Dataset entries
++++++
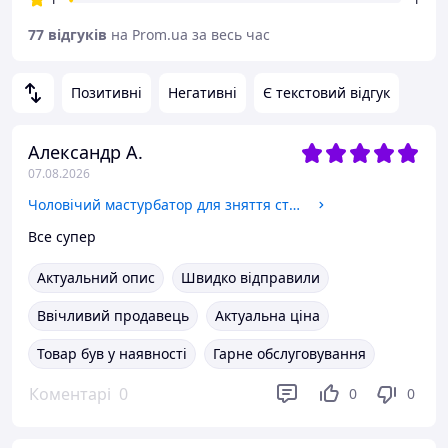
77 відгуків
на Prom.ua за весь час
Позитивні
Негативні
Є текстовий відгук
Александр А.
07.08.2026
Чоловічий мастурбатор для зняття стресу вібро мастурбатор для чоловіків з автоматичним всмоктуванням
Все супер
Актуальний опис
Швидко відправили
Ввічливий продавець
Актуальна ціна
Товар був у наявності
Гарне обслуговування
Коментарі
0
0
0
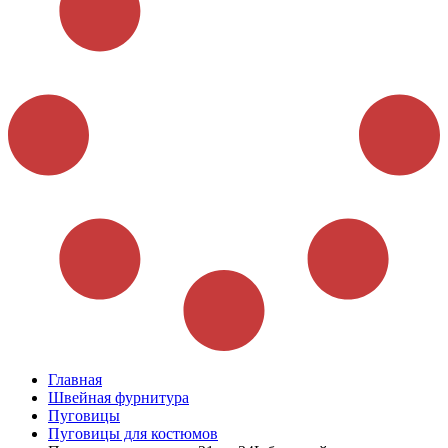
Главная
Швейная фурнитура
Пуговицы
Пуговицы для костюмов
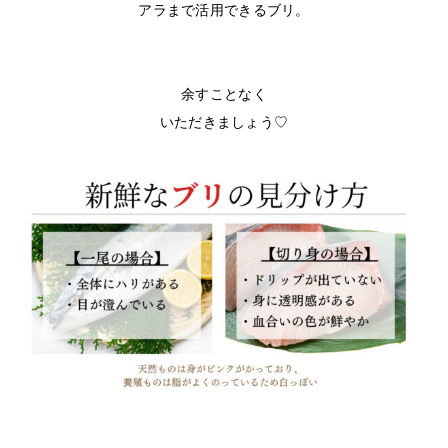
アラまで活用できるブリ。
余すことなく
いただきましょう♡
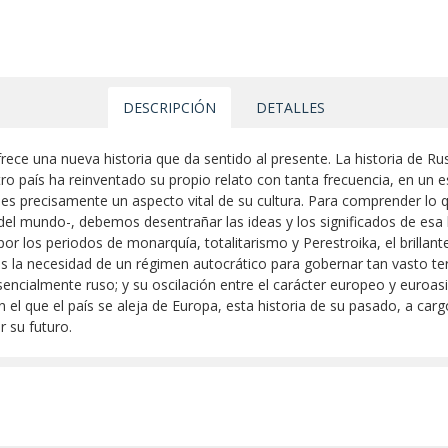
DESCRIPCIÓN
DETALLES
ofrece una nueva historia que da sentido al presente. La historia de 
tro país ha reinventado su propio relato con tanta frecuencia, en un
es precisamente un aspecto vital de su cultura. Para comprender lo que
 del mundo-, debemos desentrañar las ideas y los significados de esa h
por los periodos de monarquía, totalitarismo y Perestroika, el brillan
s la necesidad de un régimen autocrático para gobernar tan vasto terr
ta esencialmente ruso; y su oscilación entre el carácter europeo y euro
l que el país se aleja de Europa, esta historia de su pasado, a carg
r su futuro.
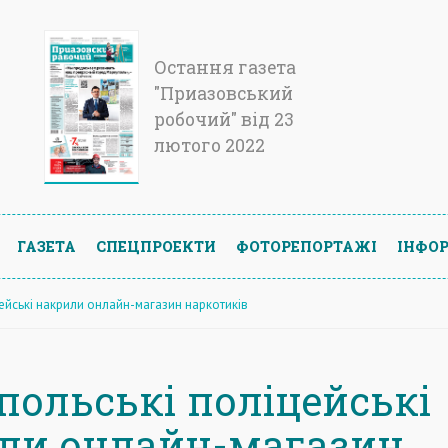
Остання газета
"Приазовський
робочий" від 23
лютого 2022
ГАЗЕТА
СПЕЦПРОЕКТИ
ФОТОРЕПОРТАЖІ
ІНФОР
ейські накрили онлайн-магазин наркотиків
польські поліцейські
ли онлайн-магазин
++++++
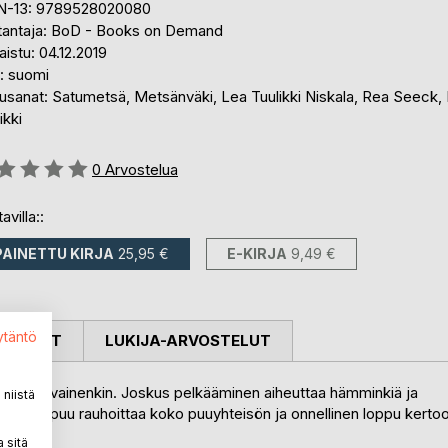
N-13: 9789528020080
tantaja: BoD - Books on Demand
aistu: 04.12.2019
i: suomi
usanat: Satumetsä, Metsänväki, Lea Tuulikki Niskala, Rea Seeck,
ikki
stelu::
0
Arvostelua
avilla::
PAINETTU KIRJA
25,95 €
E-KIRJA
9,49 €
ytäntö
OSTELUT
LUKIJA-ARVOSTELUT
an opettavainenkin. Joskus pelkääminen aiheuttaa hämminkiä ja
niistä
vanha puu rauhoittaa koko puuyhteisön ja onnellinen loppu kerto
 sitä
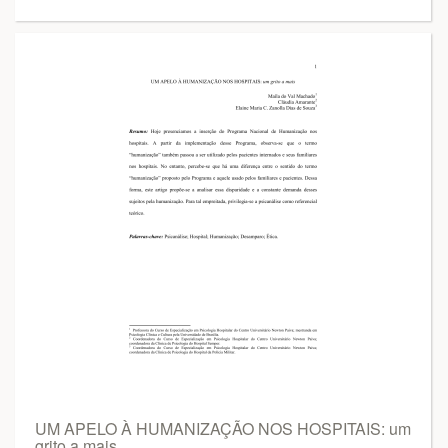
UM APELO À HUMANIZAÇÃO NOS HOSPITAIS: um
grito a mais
++++++
Among the lines of the data, find every one that holds "país" and copy it.

→ YOUR RESPONSE
tro país ha reinventado su propio relato con tanta frecuencia, en un
l que el país se aleja de Europa, esta historia de su pasado, a carg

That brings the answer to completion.